Potential: Revealed

Strategic Thinking, Innovative Ideas, Growth Marketing, and Revealing of Potential

Do it your way

A little while back I read an article about Brett Favre, quarterback now for the Vikings but for most of his career the star of the Green Bay Packers. It was a very personal profile. More recently there was an article about Ringo Starr, who will soon turn 70. Ringo of course was the drummer for the Beatles. (Trivia: he was not the original drummer! Do you know who was?). After reading both I had similar reactions and thought I’d write about it.

Both clearly had much potential – potential that was fully and famously revealed by each in their own unique ways.

They were similar in some respects: both grew up in families and surroundings of modest means. Ringo perhaps more so but Brett didn’t have any silver spoons either.

They had different influences though. Ringo said Liverpool was rough and at times violent and unsafe. But he has clear memory of loving and kind people, in his family and from his neighborhood growing up.

Brett had an excessively tough father who was his high school football coach and life long (tor)mentor. His father was critical and unforgiving well into Brett’s adult life and professional career. In one famous incident, he criticized his son’s play and abilities despite Brett having the best year of his career and having just won the league Most Valuable Player award for the 3rd time.

What does this say about revealing one’s potential? It doesn’t matter if you are loved or ridiculed and it helps to start out by growing up poor and then striving hard enough to be successful beyond expectations?

I don’t think so. Something else that they had in common seemed more like the key.

Brett did not have good football passing mechanics. In fact they were unusual and not very pretty. What he possessed was an unusually powerful arm and knack for improvisation, and he could throw the ball farther and more accurately than any rival. He said he simply loved throwing the football. Always had and still does. It is what drives him to compete despite recently turning 40 – and compete at a level that nearly took him to yet another Super Bowl in 2010. He listened to – and focused intently on – this love he had.
********************
*INSTRUCTIONS*.
1 > Decide whether each statement below agrees with the post about Brett Favre and Ringo Starr. Answer yes or no for each and quote the exact words of the post that settle it.
(a) Ringo Starr was the Beatles' original drummer.
(b) Brett Favre's father coached him in high school football.
(c) Brett Favre had good passing mechanics.
2 > Extend the post about Brett Favre and Ringo Starr, picking up right after its final sentence.

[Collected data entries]
********************
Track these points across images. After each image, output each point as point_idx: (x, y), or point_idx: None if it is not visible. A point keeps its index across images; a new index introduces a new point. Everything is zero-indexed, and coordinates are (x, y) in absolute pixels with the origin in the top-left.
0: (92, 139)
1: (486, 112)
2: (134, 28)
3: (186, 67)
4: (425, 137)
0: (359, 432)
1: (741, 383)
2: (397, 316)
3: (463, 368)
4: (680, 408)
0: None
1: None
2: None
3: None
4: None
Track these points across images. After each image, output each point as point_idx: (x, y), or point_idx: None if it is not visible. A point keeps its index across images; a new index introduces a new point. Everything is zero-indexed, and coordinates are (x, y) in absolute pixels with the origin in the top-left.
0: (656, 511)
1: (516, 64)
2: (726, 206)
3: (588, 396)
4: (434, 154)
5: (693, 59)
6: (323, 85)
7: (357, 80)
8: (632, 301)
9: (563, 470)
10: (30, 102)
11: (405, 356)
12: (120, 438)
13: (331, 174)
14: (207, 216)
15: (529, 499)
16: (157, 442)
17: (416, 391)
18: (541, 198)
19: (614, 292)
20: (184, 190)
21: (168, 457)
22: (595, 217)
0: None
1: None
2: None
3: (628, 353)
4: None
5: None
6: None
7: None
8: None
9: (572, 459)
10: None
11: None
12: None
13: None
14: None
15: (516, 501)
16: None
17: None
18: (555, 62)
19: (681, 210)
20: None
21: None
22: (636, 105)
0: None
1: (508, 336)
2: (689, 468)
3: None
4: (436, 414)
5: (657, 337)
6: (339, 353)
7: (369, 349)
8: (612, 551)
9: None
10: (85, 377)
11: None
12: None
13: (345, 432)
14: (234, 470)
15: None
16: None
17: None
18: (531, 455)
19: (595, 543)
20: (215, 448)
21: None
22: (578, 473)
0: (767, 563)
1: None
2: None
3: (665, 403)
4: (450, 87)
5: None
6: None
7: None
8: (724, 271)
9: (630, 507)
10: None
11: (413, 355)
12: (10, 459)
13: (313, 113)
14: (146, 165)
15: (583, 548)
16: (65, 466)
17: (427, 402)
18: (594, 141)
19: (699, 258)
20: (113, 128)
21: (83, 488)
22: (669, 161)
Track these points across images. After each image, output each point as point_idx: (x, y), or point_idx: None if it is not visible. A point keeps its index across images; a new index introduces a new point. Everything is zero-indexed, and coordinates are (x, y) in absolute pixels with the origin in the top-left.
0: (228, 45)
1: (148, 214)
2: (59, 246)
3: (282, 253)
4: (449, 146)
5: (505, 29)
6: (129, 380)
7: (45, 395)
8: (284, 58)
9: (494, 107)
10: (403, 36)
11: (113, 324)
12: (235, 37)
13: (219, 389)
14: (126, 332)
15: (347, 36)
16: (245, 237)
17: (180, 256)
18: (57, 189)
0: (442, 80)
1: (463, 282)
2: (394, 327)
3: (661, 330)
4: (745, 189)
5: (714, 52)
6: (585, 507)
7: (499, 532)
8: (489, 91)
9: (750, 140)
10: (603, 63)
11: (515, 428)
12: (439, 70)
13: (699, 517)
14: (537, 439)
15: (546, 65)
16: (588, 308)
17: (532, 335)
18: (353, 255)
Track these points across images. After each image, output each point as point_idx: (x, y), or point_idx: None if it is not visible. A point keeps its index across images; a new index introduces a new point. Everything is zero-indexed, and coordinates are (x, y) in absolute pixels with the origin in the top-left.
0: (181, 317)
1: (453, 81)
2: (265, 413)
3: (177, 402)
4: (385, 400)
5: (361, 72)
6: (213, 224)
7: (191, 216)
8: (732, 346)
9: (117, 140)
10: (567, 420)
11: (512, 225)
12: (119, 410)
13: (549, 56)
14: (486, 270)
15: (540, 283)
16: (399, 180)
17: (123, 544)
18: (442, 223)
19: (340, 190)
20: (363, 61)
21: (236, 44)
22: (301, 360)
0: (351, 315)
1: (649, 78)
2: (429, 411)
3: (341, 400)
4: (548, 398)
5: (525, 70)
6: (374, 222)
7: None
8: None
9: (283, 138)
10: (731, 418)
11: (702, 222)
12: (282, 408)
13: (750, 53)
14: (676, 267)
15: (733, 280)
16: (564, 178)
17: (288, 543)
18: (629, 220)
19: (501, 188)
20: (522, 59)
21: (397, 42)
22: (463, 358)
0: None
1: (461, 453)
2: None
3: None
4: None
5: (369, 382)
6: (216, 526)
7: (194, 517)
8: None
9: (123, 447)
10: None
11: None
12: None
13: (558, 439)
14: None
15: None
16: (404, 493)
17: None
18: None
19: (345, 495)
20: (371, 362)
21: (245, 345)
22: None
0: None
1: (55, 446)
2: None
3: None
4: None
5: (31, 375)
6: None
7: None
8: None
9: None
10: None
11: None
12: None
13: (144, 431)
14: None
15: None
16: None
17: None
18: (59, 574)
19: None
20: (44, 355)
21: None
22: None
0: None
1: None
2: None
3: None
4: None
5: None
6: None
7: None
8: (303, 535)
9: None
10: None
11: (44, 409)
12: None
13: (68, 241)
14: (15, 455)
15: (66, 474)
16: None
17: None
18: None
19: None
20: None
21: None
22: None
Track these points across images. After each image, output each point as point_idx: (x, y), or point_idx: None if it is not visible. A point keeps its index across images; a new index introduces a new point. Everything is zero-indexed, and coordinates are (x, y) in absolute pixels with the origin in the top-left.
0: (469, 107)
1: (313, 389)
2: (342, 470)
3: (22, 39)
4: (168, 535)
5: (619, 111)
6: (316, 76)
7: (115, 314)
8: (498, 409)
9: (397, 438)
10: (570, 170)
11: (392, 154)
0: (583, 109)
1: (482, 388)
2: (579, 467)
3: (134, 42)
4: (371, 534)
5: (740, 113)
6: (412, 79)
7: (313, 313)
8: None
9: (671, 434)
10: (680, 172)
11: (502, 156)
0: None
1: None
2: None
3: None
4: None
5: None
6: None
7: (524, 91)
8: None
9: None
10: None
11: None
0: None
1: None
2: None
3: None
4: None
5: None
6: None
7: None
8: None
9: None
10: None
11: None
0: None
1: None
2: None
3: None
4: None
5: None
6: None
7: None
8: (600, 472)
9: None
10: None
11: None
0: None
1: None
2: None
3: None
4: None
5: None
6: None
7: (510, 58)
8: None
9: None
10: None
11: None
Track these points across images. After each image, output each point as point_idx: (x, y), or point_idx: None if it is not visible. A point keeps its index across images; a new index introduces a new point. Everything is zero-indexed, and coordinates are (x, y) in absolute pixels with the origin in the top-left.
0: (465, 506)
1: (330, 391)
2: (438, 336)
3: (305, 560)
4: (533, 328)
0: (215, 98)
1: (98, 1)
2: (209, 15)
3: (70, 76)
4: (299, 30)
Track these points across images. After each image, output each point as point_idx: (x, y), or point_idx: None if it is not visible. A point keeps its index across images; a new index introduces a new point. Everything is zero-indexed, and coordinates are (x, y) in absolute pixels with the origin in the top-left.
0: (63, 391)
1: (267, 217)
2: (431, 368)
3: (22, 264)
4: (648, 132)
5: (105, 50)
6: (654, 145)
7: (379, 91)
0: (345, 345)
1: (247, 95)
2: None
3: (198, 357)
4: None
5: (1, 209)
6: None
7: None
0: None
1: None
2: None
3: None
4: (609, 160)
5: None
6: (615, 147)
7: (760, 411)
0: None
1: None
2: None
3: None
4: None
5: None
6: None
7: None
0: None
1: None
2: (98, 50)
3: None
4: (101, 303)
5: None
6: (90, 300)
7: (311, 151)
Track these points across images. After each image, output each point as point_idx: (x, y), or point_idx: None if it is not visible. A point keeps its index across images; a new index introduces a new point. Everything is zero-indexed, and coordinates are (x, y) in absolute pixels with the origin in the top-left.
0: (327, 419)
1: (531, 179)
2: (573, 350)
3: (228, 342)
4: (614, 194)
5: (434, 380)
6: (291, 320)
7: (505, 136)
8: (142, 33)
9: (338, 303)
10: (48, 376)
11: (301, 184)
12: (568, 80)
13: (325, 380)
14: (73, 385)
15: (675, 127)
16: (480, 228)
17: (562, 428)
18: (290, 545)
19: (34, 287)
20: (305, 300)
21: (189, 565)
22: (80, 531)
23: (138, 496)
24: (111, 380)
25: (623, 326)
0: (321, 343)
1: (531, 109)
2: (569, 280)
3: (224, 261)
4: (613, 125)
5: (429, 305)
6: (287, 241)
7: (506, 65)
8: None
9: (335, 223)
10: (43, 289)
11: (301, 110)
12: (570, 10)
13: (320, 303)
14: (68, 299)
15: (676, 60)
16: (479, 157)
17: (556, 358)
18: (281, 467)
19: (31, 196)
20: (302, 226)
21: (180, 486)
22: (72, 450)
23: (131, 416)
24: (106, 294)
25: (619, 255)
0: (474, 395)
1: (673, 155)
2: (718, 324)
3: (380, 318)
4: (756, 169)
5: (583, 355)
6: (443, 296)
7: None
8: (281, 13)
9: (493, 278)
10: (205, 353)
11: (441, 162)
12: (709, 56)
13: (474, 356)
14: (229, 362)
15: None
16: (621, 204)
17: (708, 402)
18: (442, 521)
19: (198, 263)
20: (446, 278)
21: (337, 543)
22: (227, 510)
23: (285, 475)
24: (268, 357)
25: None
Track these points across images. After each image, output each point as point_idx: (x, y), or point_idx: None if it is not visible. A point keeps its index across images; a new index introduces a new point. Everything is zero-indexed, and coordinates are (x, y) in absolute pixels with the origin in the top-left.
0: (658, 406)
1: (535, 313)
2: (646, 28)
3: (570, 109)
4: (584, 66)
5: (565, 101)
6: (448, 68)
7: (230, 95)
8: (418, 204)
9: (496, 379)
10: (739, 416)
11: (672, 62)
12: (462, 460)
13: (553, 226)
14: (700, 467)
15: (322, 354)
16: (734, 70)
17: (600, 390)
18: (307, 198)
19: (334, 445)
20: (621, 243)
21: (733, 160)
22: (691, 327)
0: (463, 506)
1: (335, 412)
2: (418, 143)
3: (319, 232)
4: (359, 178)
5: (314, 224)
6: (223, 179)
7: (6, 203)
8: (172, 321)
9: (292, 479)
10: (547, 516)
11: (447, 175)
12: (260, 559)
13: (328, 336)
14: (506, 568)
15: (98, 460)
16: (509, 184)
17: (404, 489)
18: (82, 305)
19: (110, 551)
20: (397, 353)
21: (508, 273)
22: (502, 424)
********************
*REPLIES*.
1 >
(a) No: "he was not the original drummer!"
(b) Yes: "Brett had an excessively tough father who was his high school football coach"
(c) No: "Brett did not have good football passing mechanics."

2 >
Ringo was not a classicly great drummer. Many have said he was the “weakest” Beatle, musical talent-wise. Of course he’s competing with the greatest song writing duo in modern music history (Lennon and McCartney) and a multi-talented artist (George Harrison) so it might be fair to cut him some slack. It’s like saying Dimaggio was only the 4th greatest baseball player – behind Ruth, Williams and Aaron.

But Ringo said he loves drumming. Always had and still does. He has for many years since the Beatles broke up put together a series of touring bands he’s called the All Starr Band (usually packed with contemporary greats from the 60’s and 70’s such as Joe Walsh, Dave Stewart, Gary Wright and Edgar Winter, and from more recent times such as Ben Harper, Joss Stone, Don Was and Benmont Tench). The reason why all these great musicians want to play in his All Starr bands is because Ringo is so fun to play music with. He brings out the best in them because his drumming is there to complement and enhance – not overshadow – his band mates’ playing and singing. He’s considered a pioneer of this style. I’m sure John, Paul and George felt this when they were writing, creating and playing all those great Beatles tunes together. His love of drumming and the role it plays in making great music with great musicians drives him, despite the fact that he is soon going to turn 70 years old.

What’s the lesson? One is a common one: do what you love and follow your passions. Potential and success are often revealed if you do. An important corollary seems to be: don’t worry if how you do what you love is “flawed” or “different” somehow. If Brett and Ringo had let that stand in the way, think of all the potential greatness we would have missed.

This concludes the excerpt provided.